Mulheres em todas as partes do mundo enfrentam gestações para as quais elas não estão prontas. E os motivos são vários. Aproximadamente 40% das gestações que acontecem no mundo são indesejadas.

Segundo a Organização Mundial da Saúde, dos 42 milhões de abortos que acontecem anualmente, 20 milhões são abortos clandestinos, realizados em condições pouco seguras, num ambiente social adverso, provocando aproximadamente 47 mil mortes por ano devido a infecções, hemorragias, danos uterinos e efeitos tóxicos dos métodos utilizados para induzir o aborto.

Muitos motivos levam as mulheres a interromper uma gravidez não planejada e/ou indesejada.

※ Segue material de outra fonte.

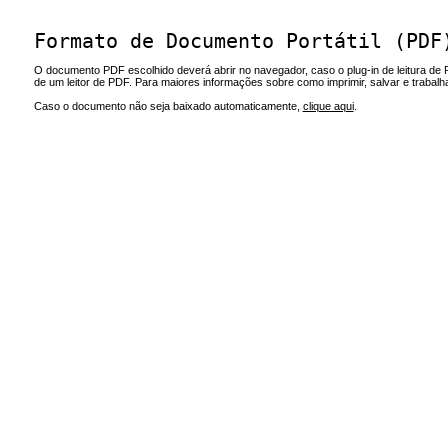
Formato de Documento Portátil (PDF
O documento PDF escolhido deverá abrir no navegador, caso o plug-in de leitura de 
de um leitor de PDF. Para maiores informações sobre como imprimir, salvar e trabal
Caso o documento não seja baixado automaticamente,
clique aqui
.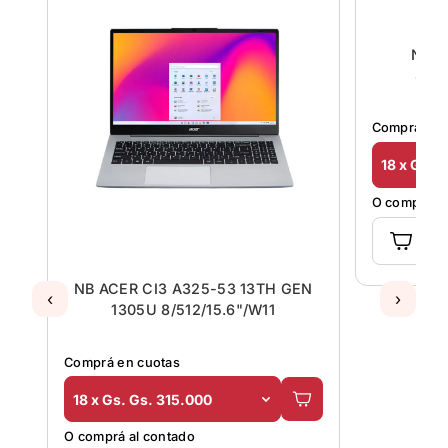
8
NB ACER CI3 A325-53 13TH GEN
NB H
‹
›
1305U 8/512/15.6"/W11
8GB
Comprá en cuotas
Comprá en 
18 x Gs. Gs. 315.000
18 x Gs. 
O comprá al contado
O comprá al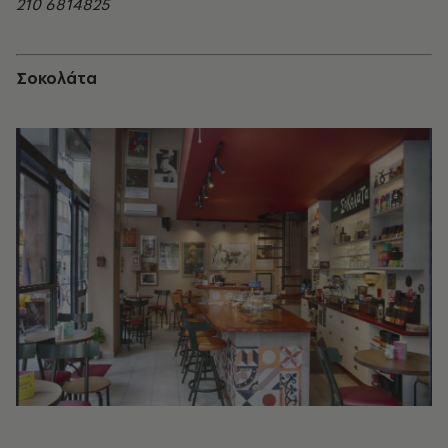
210 6814825
Σοκολάτα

Em muitos casos, o Estado já havia abortado essa mulher, o pai dessa criança já tinha abortado essa criança e outros núcleos que a rodeiam seu círculo de convivência fizeram o mesmo.

As outras razões são:

  • Elas não se sentem prontas para ter um filho;
  • Elas precisam cuidar de seus filhos já nascidos;
  • Elas não podem ter outro filho;
  • Elas não foram capazes de obter contraceptivos;
  • Seus parceiros disseram "não" ao uso de um método contraceptivo;
  • O método contraceptivo falhou;
  • Elas não tinham informações corretas sobre como seu corpo funciona e quando podem engravidar;
  • Elas foram estupradas;
  • Elas têm um problema de saúde. A gravidez pode, em alguns casos, piorar ou ameaçar a saúde e a vida das mulheres.

Recentemente minha amiga abortou, uma conhecida abortou e conhecida do meu conhecido quer abortar. Os motivos são diferentes, porém, o método foi igual: inseguro.

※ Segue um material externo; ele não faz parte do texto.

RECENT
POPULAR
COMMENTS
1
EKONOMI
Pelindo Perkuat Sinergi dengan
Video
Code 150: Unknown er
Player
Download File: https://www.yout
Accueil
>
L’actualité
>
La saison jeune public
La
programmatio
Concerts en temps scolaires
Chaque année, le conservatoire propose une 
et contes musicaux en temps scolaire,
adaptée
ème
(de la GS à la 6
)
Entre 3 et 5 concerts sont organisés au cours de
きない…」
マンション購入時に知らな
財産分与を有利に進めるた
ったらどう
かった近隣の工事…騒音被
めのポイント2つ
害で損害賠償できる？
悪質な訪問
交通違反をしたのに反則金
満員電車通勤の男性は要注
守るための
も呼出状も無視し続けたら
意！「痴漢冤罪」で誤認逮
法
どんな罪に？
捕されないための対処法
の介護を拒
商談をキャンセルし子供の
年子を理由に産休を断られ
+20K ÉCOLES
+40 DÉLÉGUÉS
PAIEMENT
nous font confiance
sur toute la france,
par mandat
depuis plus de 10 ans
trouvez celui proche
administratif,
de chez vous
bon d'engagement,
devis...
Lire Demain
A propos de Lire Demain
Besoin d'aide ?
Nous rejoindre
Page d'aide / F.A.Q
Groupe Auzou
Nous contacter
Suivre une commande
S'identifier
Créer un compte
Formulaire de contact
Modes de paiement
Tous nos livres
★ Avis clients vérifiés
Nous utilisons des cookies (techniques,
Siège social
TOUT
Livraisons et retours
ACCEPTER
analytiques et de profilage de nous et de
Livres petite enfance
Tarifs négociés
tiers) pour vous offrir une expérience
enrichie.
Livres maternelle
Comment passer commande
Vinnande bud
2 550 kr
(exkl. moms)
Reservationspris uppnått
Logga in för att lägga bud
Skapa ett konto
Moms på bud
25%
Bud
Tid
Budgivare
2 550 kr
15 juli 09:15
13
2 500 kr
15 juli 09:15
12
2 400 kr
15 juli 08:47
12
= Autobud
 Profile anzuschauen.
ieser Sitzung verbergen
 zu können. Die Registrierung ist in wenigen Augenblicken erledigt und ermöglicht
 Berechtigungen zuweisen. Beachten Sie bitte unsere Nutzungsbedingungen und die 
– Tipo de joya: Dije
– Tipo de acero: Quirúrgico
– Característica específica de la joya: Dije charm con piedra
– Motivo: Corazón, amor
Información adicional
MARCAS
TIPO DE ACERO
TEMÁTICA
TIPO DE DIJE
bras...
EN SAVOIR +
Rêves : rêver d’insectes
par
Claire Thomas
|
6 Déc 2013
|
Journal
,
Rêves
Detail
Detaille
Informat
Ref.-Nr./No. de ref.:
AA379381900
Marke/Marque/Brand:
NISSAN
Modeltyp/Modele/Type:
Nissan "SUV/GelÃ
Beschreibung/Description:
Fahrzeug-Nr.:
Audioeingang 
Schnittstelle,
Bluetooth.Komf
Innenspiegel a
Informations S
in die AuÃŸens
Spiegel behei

Graças a essa forma, uma delas não pode mais ser mãe de maneira biológica.

O direito de ser protagonista da própria história não foi lhes dado. Pelo contrário, o silêncio, o medo e problemas de saúde foram a resposta de passar por um procedimento inseguro.

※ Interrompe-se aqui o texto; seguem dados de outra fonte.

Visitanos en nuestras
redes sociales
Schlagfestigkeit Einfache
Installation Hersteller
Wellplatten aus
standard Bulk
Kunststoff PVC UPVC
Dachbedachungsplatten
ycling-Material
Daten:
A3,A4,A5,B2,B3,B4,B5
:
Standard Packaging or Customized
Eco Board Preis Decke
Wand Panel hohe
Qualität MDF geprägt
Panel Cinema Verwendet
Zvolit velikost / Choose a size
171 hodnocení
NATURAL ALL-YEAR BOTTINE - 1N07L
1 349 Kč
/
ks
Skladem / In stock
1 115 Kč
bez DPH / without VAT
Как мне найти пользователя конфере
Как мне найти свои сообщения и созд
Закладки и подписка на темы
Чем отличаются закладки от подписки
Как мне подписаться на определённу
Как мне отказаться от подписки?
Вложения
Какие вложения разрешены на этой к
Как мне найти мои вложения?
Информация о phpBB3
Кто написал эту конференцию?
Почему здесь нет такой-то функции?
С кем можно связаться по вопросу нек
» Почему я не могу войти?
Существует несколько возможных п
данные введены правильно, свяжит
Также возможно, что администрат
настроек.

Não parece ser fácil a decisão de se fazer um aborto. Mas se a mulher tiver que fazer, ela vai fazer, e não importam as leis vigentes.

Se a mulher ainda for castigada por isso, a situação fica muito pior.

Existe uma pena moral que ela paga para a sociedade. A questão é se ela vai pagar fazendo um aborto seguro ou inseguro. Viva, morta ou debilitada. Você decide.

Instituições como safe2choose.org, recém lançada em mais de cem países, trazem à tona esse debate por ocasião das datas.

Com o intuito de auxiliar a mulher nesse momento do aborto, a empresa social apoia mulheres de todo o mundo com acesso conveniente e privado a informações e aconselhamento sobre como ter um aborto seguro com medicamentos até as dez semanas de gravidez.

Existem outras opções quando essa gravidez não é planejada como: levar a gravidez adiante e assumir o papel de mãe ou disponibilizar essa criança a adoção.

Porém, a decisão é da protagonista desta história. A nós, neste momento, cabe a reflexão de dar a oportunidade dessa mulher em ter um filho de maneira segura, doar um filho de maneira segura ou abortar de maneira segura.

Neste último caso, o Brasil ainda tem muito a avançar e refletir sobre o tema.